Prevention Hotline: ACTS Helpline 703.368.4141 or PWCS Tipline Available 24/7
A crisis or safety concern may occur at any time in our community or in neighboring communities. Children may be confused and/or frightened by information they hear in conversations and in news reports, and they will look to adults for guidance as to how to react. The following offers parents suggestions for establishing a sense of security and safety to help their children cope in a crisis situation. Additionally, following a crisis, the school psychologist, school social worker, school counselors, and members of the School Division’s Critical Incident Team are available to assist students.

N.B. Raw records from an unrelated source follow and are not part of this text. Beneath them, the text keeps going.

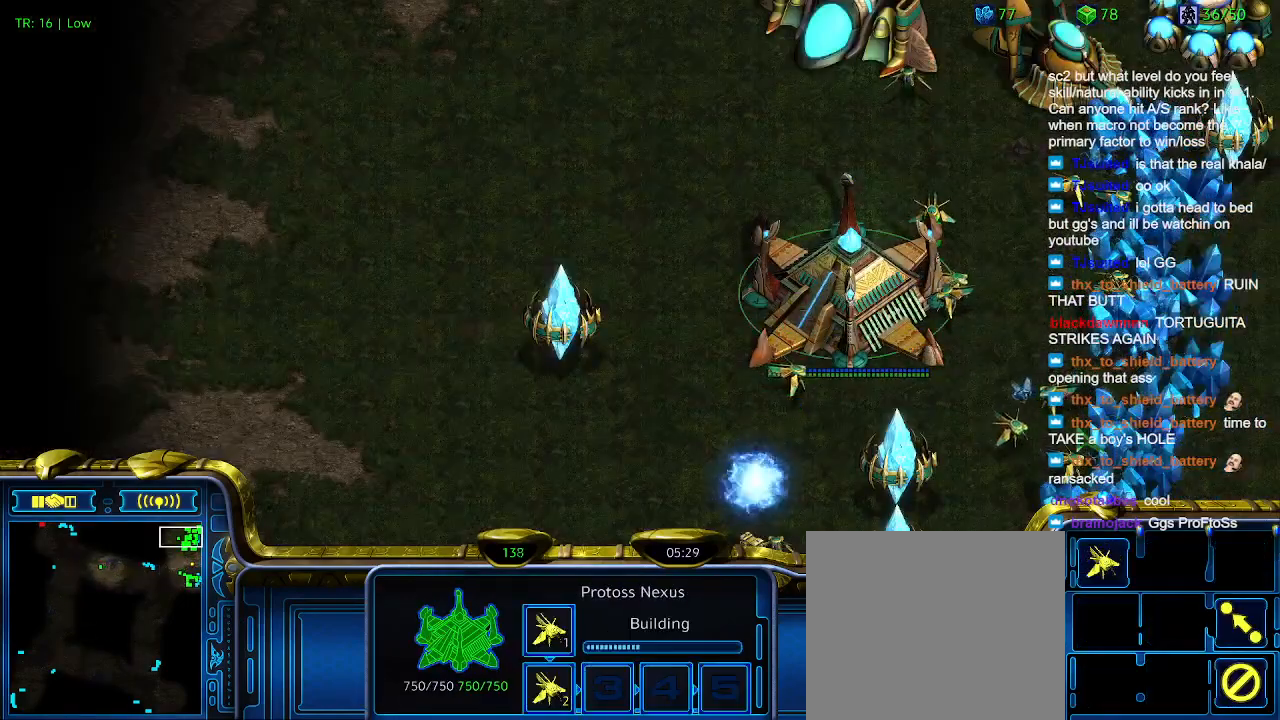
{"keys": [], "events": [[67, "6", "down"], [167, "6", "up"], [300, "5", "down"], [400, "5", "up"]]}
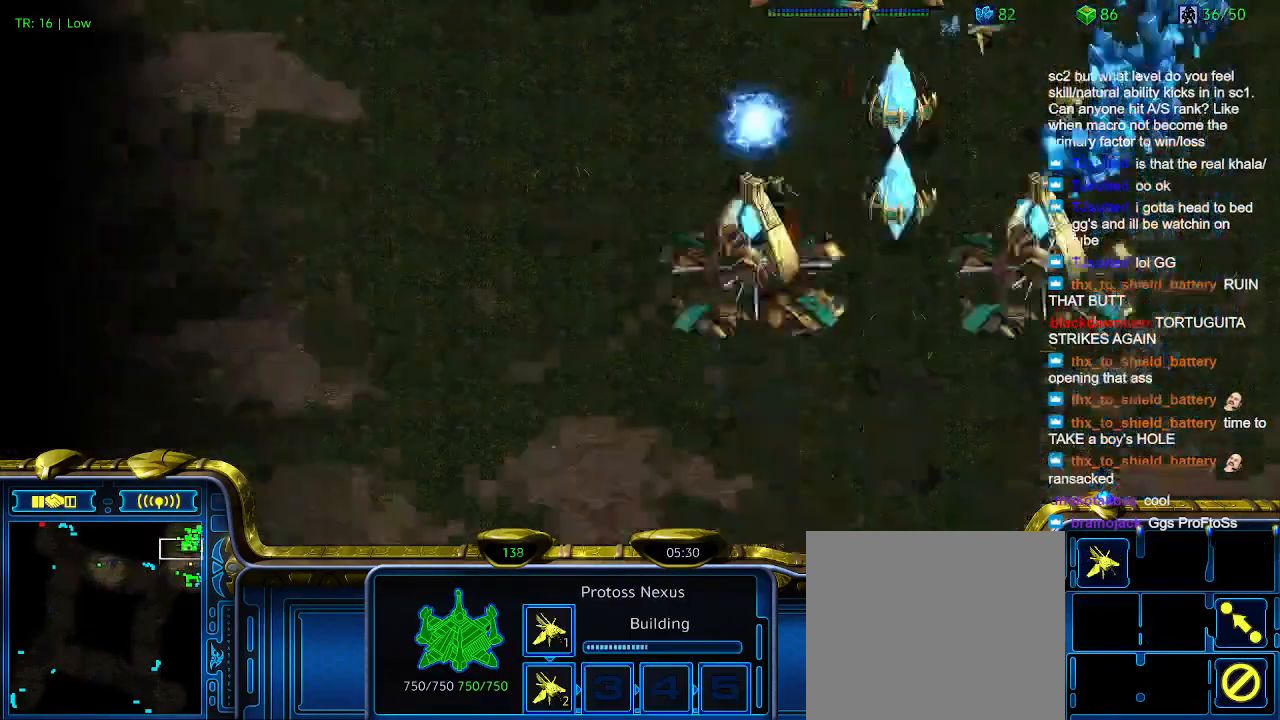
{"keys": [], "events": []}
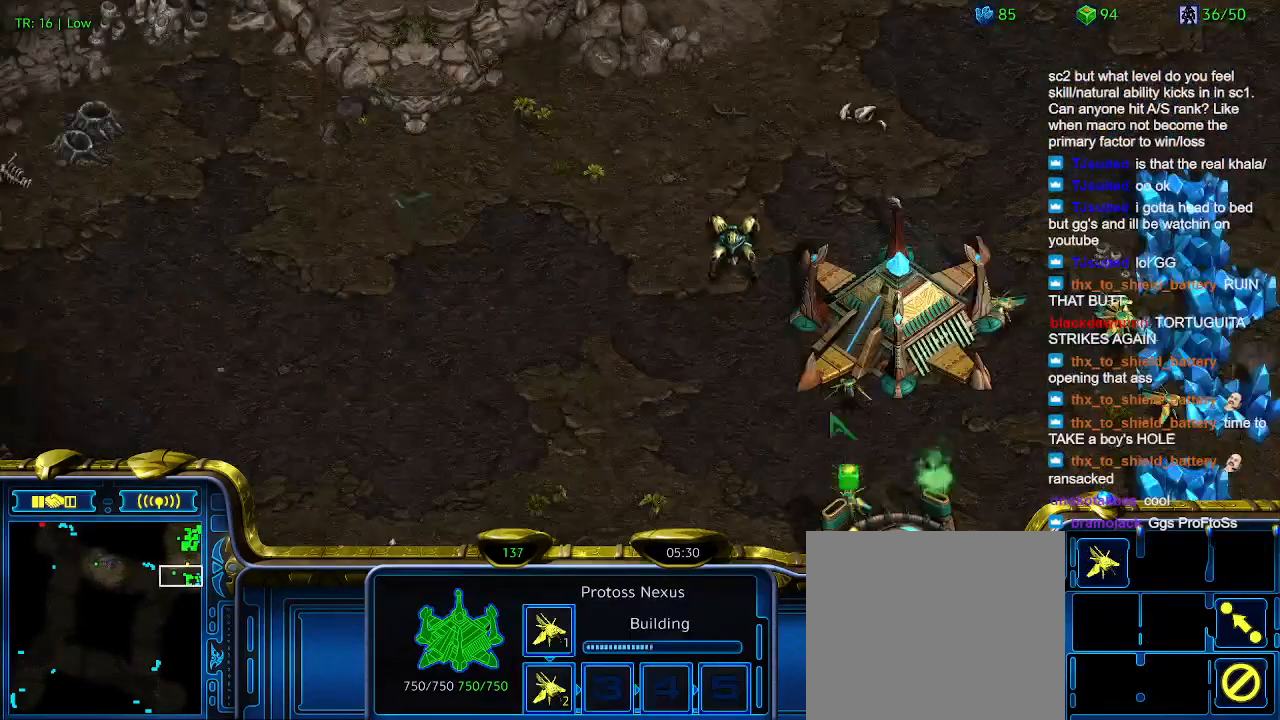
{"keys": [], "events": []}
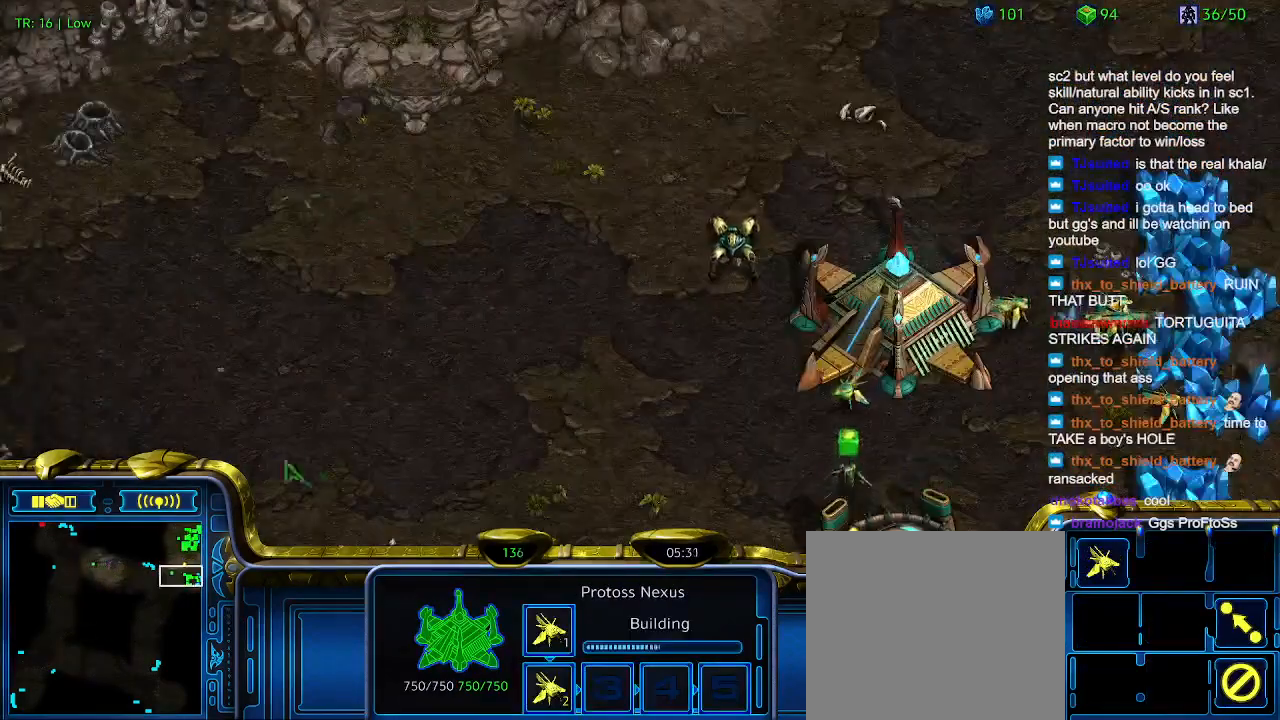
{"keys": [], "events": []}
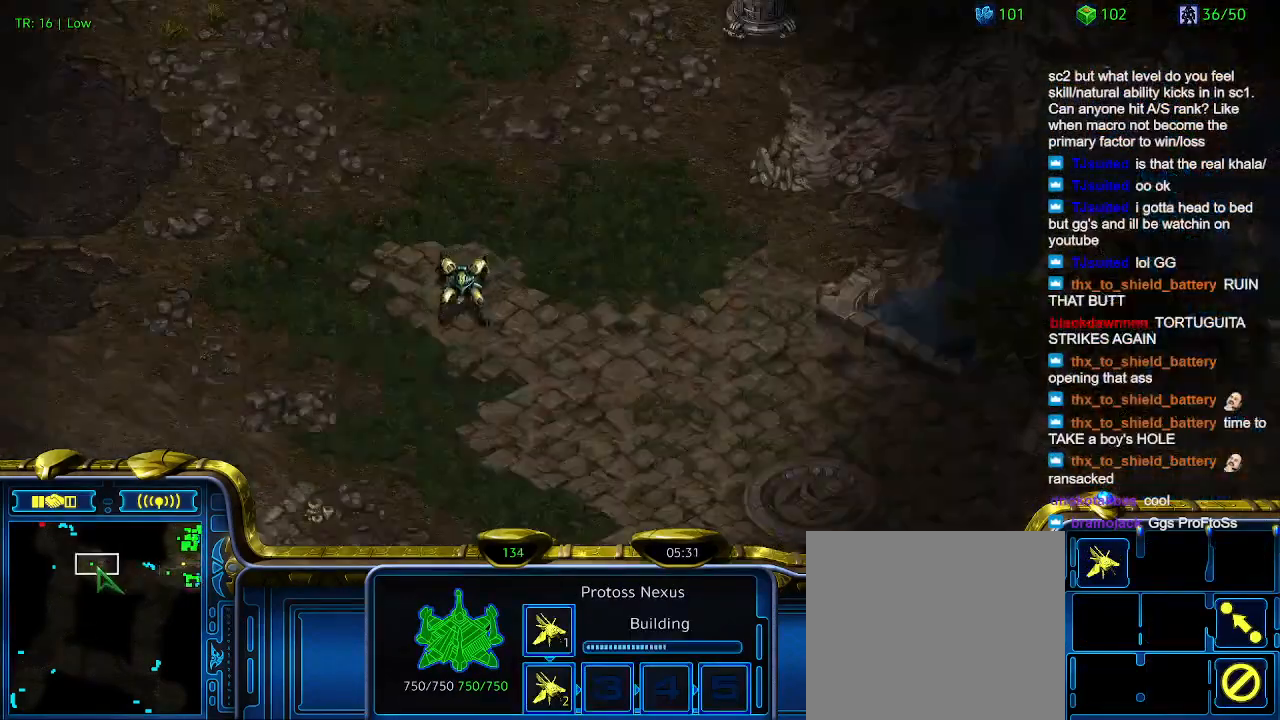
{"keys": [], "events": []}
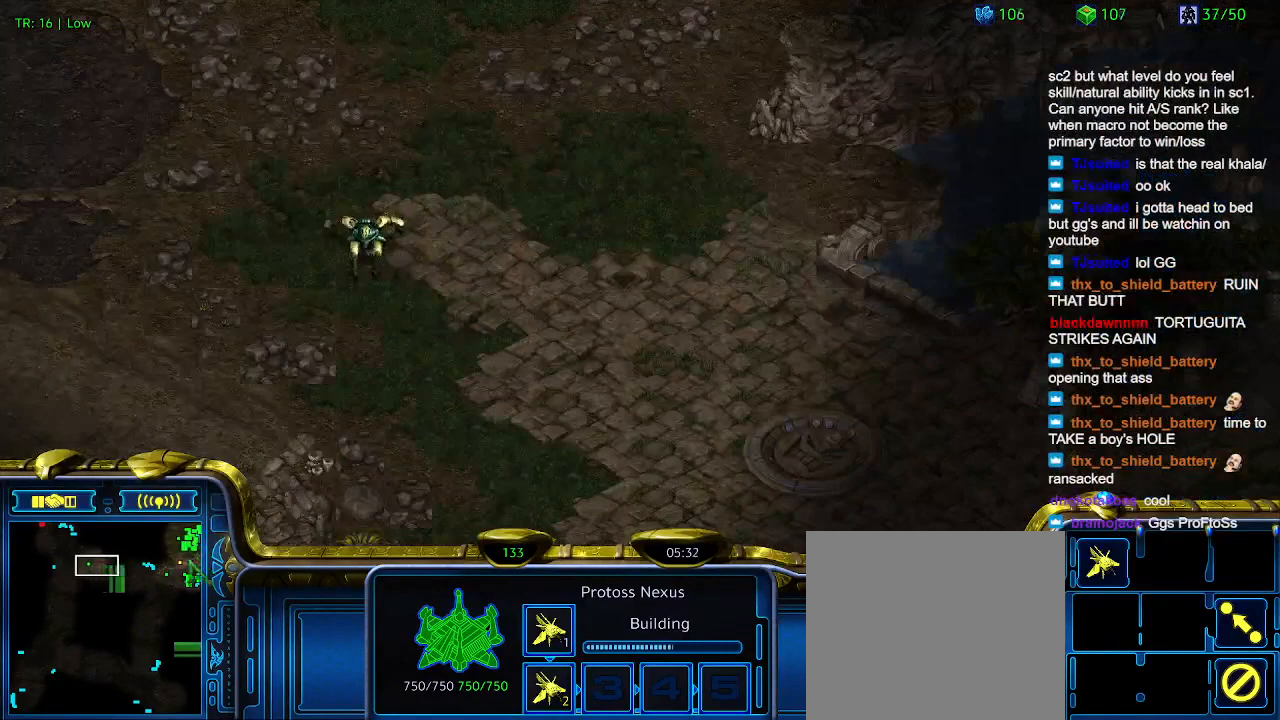
{"keys": ["5"], "events": [[467, "5", "down"]]}
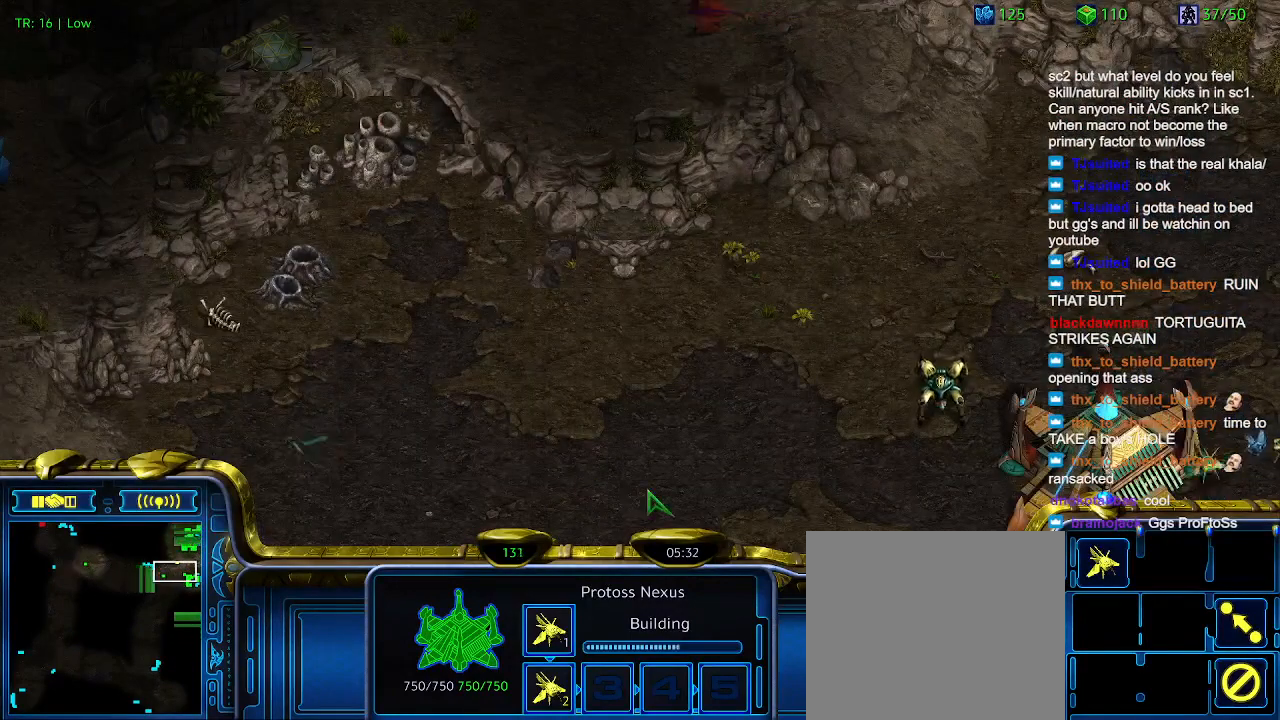
{"keys": ["6"], "events": [[33, "5", "up"], [267, "6", "down"], [367, "6", "up"], [433, "6", "down"]]}
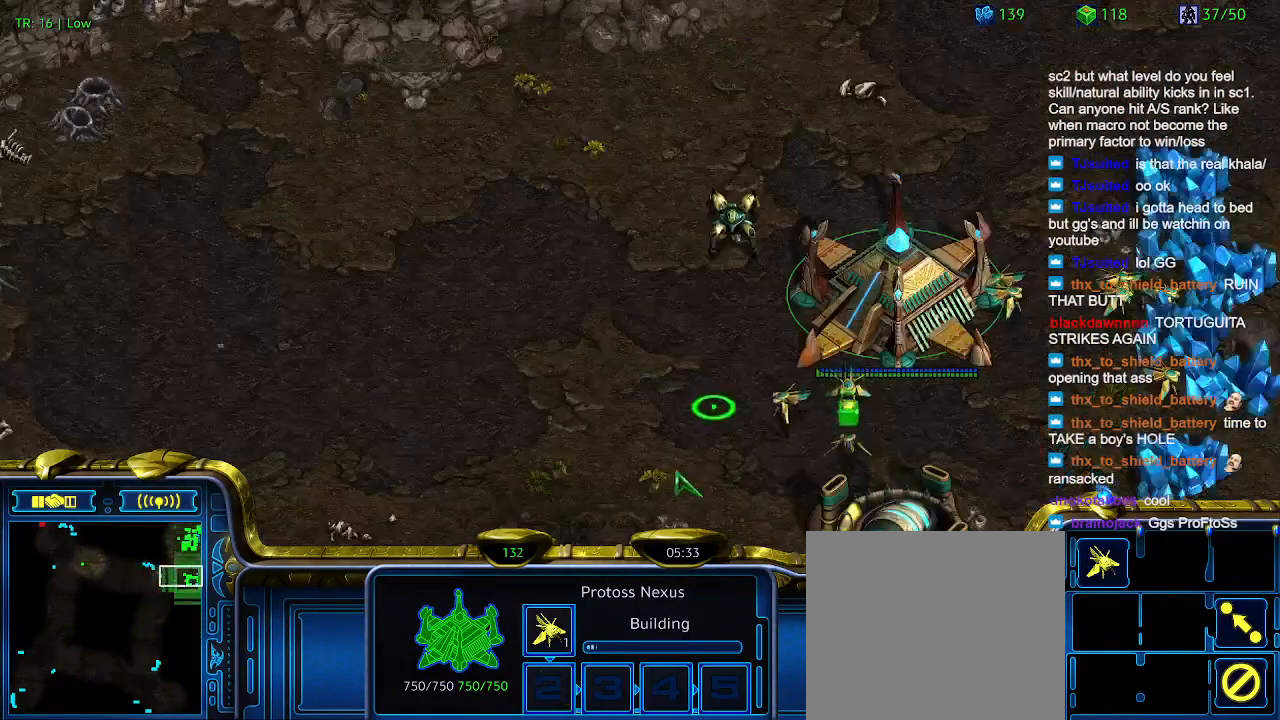
{"keys": [], "events": [[33, "6", "up"]]}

You may want to pay particular attention to your child’s emotional needs during the next few weeks. A few suggestions for helping your child are as follows:
- Limit the amount of exposure your child has to newspapers and televised news reports. Repetitive discussion of the situation may re-traumatize a child.
- Be honest with your children about what has occurred and provide facts about what has happened. Use age-appropriate terms for better understanding.
- Encourage your child to talk to you about his or her feelings and concerns. Share your feelings with your child.
- Reassure your child that he/she is safe.
- Spend extra time with your child.
- Remember the importance of touch. A hug can reassure your child that he/she is loved.
- Watch for ongoing signs of difficulty which could indicate that your child may need additional help. Some of the signs to watch for are prolonged sadness, withdrawal from social contact, change in eating or sleeping habits, or other behavior unusual for your child.